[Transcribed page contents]
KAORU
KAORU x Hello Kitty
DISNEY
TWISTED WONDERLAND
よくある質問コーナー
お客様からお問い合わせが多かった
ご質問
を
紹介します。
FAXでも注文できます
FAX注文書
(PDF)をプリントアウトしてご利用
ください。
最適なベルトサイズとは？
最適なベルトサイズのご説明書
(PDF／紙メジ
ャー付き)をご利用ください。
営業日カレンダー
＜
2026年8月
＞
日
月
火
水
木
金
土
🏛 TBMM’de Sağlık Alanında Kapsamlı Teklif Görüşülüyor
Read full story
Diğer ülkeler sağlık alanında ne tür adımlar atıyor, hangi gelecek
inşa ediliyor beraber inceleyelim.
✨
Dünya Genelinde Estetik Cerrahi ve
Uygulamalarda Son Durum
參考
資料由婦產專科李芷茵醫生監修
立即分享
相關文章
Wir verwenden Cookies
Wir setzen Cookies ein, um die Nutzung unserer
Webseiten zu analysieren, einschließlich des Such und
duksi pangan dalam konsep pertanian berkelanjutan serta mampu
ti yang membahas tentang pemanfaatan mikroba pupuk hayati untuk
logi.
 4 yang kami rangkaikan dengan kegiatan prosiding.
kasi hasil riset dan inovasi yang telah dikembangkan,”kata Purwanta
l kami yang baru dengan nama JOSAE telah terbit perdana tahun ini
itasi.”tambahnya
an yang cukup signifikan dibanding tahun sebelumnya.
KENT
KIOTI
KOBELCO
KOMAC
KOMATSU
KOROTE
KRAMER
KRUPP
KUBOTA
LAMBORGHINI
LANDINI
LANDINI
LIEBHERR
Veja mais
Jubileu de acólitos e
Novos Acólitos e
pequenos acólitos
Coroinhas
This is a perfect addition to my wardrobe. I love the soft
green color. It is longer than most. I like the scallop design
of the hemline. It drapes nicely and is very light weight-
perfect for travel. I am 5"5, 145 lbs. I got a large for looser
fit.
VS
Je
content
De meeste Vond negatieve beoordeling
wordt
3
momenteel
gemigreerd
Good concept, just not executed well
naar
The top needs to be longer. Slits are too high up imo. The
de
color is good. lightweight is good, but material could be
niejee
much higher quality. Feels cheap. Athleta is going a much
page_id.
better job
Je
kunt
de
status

WHAT TO PRODUCE ->
Each entry should be reproduced in the output exactly.

COMPLETED EXERCISE ->
KAORU
KAORU x Hello Kitty
DISNEY
TWISTED WONDERLAND
よくある質問コーナー
お客様からお問い合わせが多かった
ご質問
を
紹介します。
FAXでも注文できます
FAX注文書
(PDF)をプリントアウトしてご利用
ください。
最適なベルトサイズとは？
最適なベルトサイズのご説明書
(PDF／紙メジ
ャー付き)をご利用ください。
営業日カレンダー
＜
2026年8月
＞
日
月
火
水
木
金
土
🏛 TBMM’de Sağlık Alanında Kapsamlı Teklif Görüşülüyor
Read full story
Diğer ülkeler sağlık alanında ne tür adımlar atıyor, hangi gelecek
inşa ediliyor beraber inceleyelim.
✨
Dünya Genelinde Estetik Cerrahi ve
Uygulamalarda Son Durum
參考
資料由婦產專科李芷茵醫生監修
立即分享
相關文章
Wir verwenden Cookies
Wir setzen Cookies ein, um die Nutzung unserer
Webseiten zu analysieren, einschließlich des Such und
duksi pangan dalam konsep pertanian berkelanjutan serta mampu
ti yang membahas tentang pemanfaatan mikroba pupuk hayati untuk
logi.
 4 yang kami rangkaikan dengan kegiatan prosiding.
kasi hasil riset dan inovasi yang telah dikembangkan,”kata Purwanta
l kami yang baru dengan nama JOSAE telah terbit perdana tahun ini
itasi.”tambahnya
an yang cukup signifikan dibanding tahun sebelumnya.
KENT
KIOTI
KOBELCO
KOMAC
KOMATSU
KOROTE
KRAMER
KRUPP
KUBOTA
LAMBORGHINI
LANDINI
LANDINI
LIEBHERR
Veja mais
Jubileu de acólitos e
Novos Acólitos e
pequenos acólitos
Coroinhas
This is a perfect addition to my wardrobe. I love the soft
green color. It is longer than most. I like the scallop design
of the hemline. It drapes nicely and is very light weight-
perfect for travel. I am 5"5, 145 lbs. I got a large for looser
fit.
VS
Je
content
De meeste Vond negatieve beoordeling
wordt
3
momenteel
gemigreerd
Good concept, just not executed well
naar
The top needs to be longer. Slits are too high up imo. The
de
color is good. lightweight is good, but material could be
niejee
much higher quality. Feels cheap. Athleta is going a much
page_id.
better job
Je
kunt
de
status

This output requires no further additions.